::: Data for analysis :::

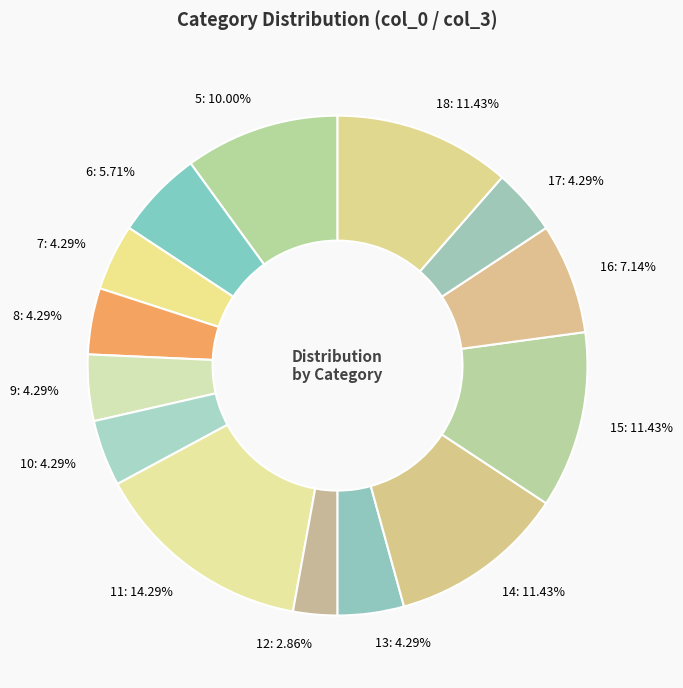

Is there a majority slice in this chart?

No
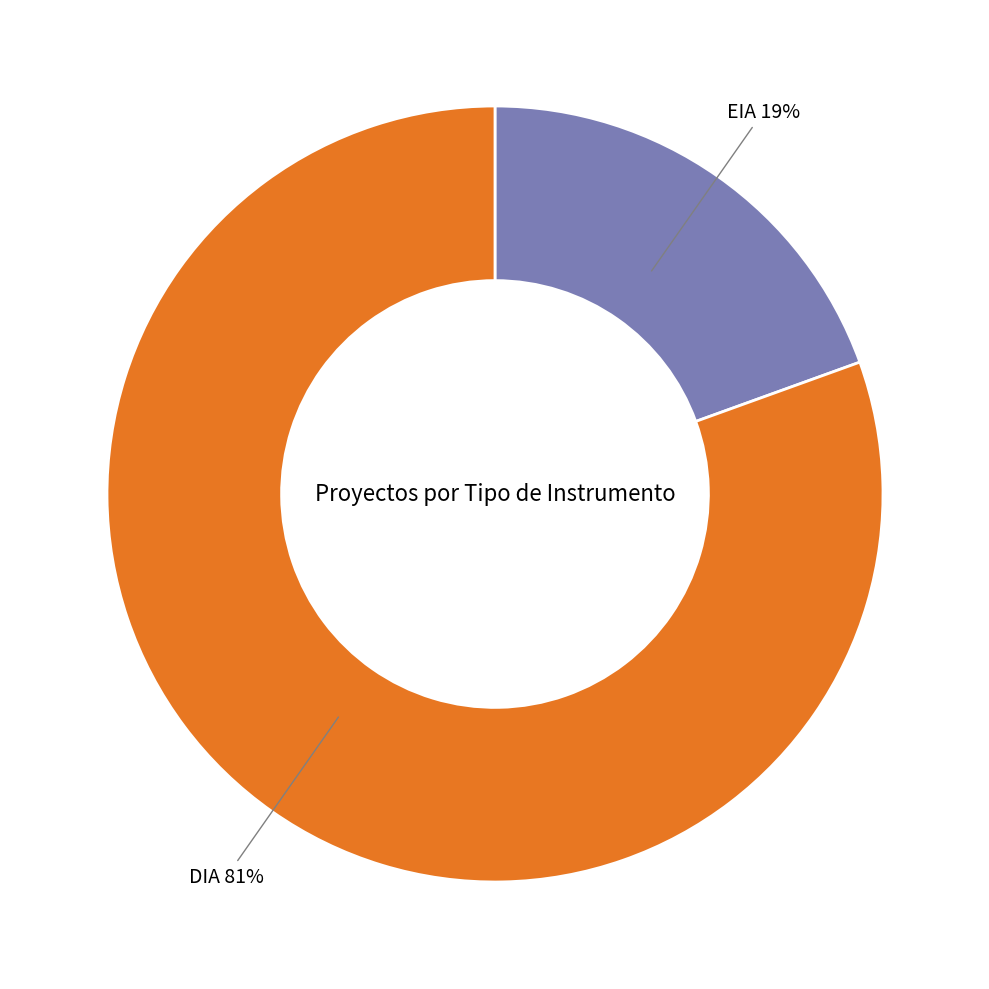

To the nearest percent, what is the average slice percentage?

50%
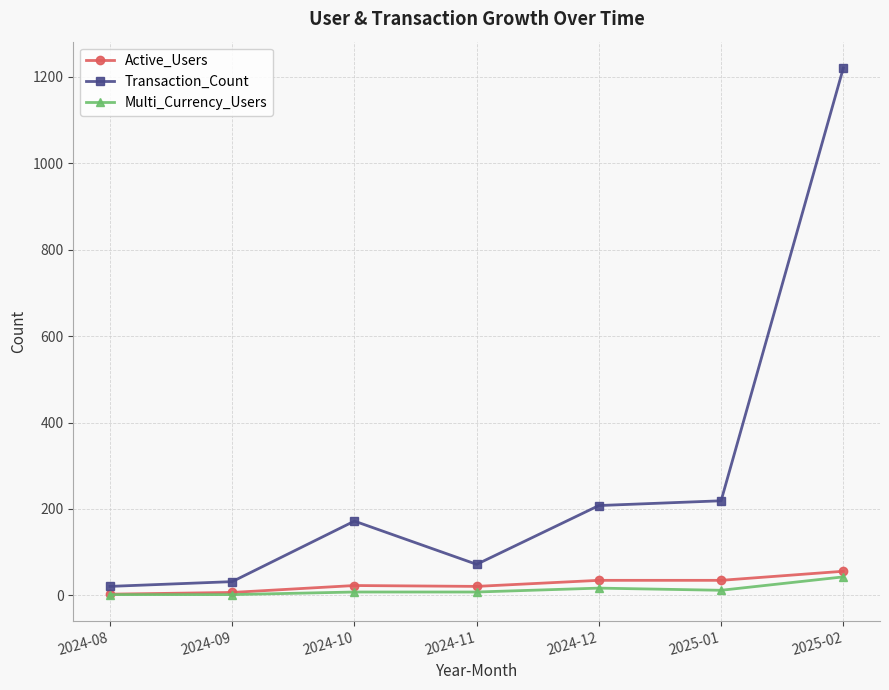

At which category does Transaction_Count reach its first local peak?

2024-10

:::

**Problem to work on**. Rewrite the listing from the line containing "To the nearest" through the end of the listing, replacing "category" with "label" and keeping everything else the same. Omit the pictures.

**Task result**.
To the nearest percent, what is the average slice percentage?

50%

At which label does Transaction_Count reach its first local peak?

2024-10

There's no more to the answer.